Escrevinhação n. 970, redigida em 09 de outubro de 2012, dia de São Dionísio e companheiros mártires, de São João Leonardi e de São Luís Beltran.

Por Dartagnan da Silva Zanela

Um dado que a mim, ao menos, parece evidente é a grande fragmentação cultural e moral que todos temos de enfrentar interiormente. Tomar ciência deste fato é o primeiro passo para podermos ordenar a confusão existencial em que encontramo-nos imersos. Negá-lo é uma estultice psicótica da brava. 

Quando afirmo isso, não pense que comungo com aqueles que afirmam que devemos agir como bons-moços para, supostamente, ordenar esse caos íntimo. Fazer isso significa que estamos adotando como juiz de nossa alma a ordem externa da sociedade. Ordem essa que, em regra, é superficial, mesquinha e leviana. Eleger as aparências e o bom-mocismo fingido é a negação da própria personalidade e negá-la é fugir da vida intelectual.

Tornar-se uma pessoa de cultura, dedica-se a vida intelectual é literalmente o contrário disso. A pessoa culta despreza as aparências, repudia as afetações de superioridade e, principalmente, sabe quando o decoro no uso das letras deve ser quebrado. Há momentos em que um forte e furioso brado deve ser entoado.

É incrível como as pessoas supostamente ilustradas da sociedade contemporânea confundem afetação de superioridade moral com dignidade. Impressiona como pessoas diplomadas, ou detentoras cargos e poses, confundem o decoro no uso das letras com a Verdade que pode e deve ser revelada através delas. Não é por menos que a superficialidade impera em seus olhares trêmulos.

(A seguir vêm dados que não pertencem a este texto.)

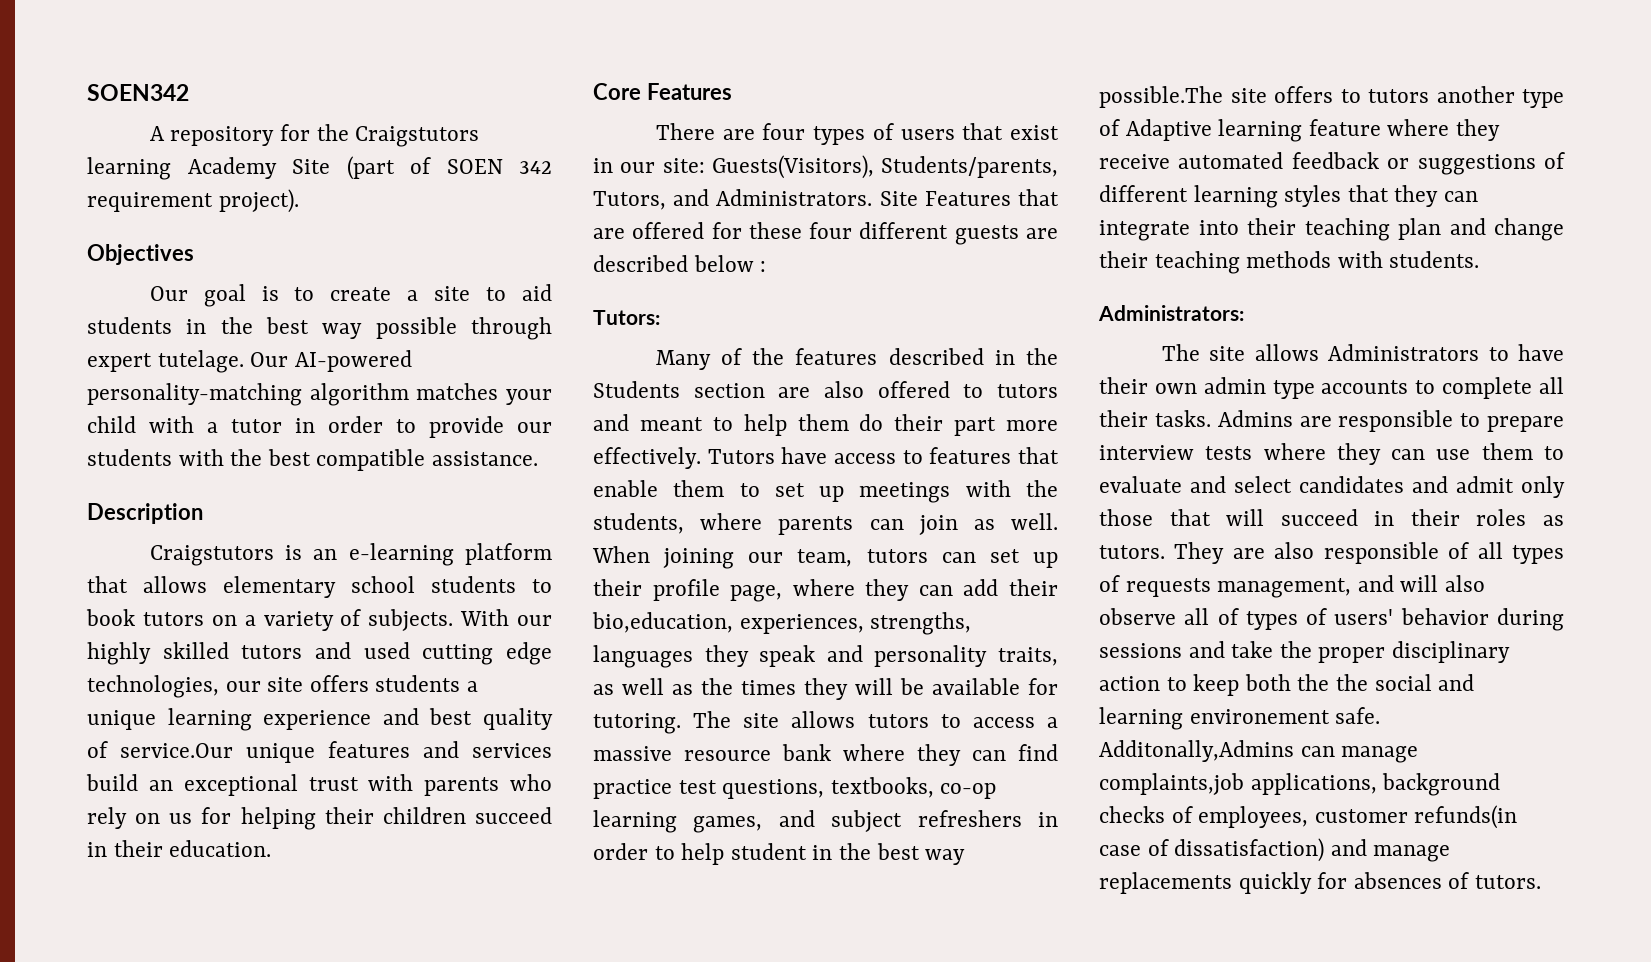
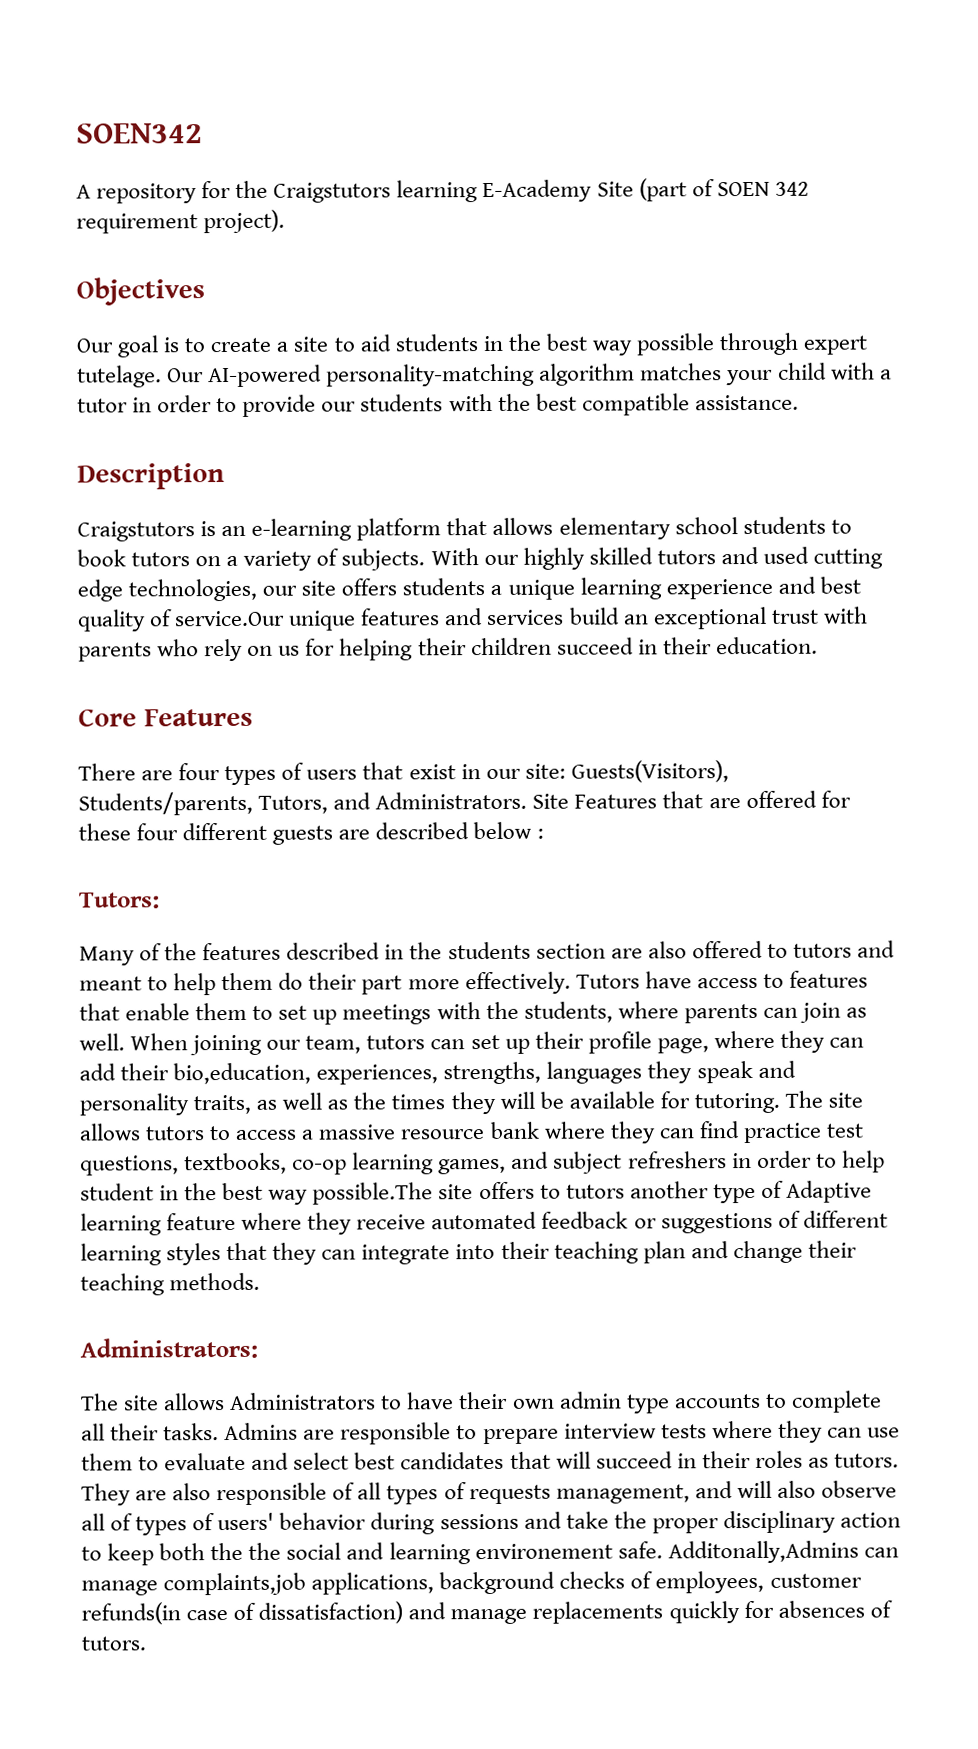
[187,157,277,179] Academy -> [482,179,593,203] E-Academy
[593,381,680,398] Students -> [447,941,531,960] students
[1246,251,1480,268] methods with students. -> [169,1272,261,1291] methods.
[1299,476,1565,498] [1099,509,1153,526] candidates and admit only those -> [354,1451,505,1470] best candidates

Por essas e outras que Frithjof Schuon, grande sábio muçulmano, ensinava que mesmo que um homem calmamente diga que dois mais dois sejam cinco e outro grite, furiosamente, que dois e dois são quatro, o segundo estará com a verdade, porque a verdade não é elegante, ela simplesmente é o que é. De mais a mais, como nos lembra Confúcio, nos seus Analectos, as palavras sinceras não são elegantes da mesma forma que as palavras elegantes não são sinceras e, sem sinceridade não é possível o conhecimento da verdade. Sem a busca pela verdade, o caráter, inevitavelmente, avilta-se.

De um modo geral, essas almas vivem em um simulacro de realidade, tendo o seu umbigo como centro cósmico, imaginando que essa miserável conjectura seja a totalidade do real. Elas sacrificam a procura pela verdade em nome de suas parvas opiniões e, por isso, torna-se mais do que compreensível que esse tipo humano imagine sempre uma pessoa culta como um indivíduo afetado, cheio de não me toque, incapaz de levantar a sua voz, agressivamente, para lembrar aos tolos que por mais que eles teimem dois mais dois sempre será quatro.

Pessoas que fiam sua caminhada por essa vereda, em regra, jamais compreenderão as razões de um homem de cultura com seu tinteiro cáustico, porque elas desistiram de procurar a verdade por fechar-se em seu mundinho delirante.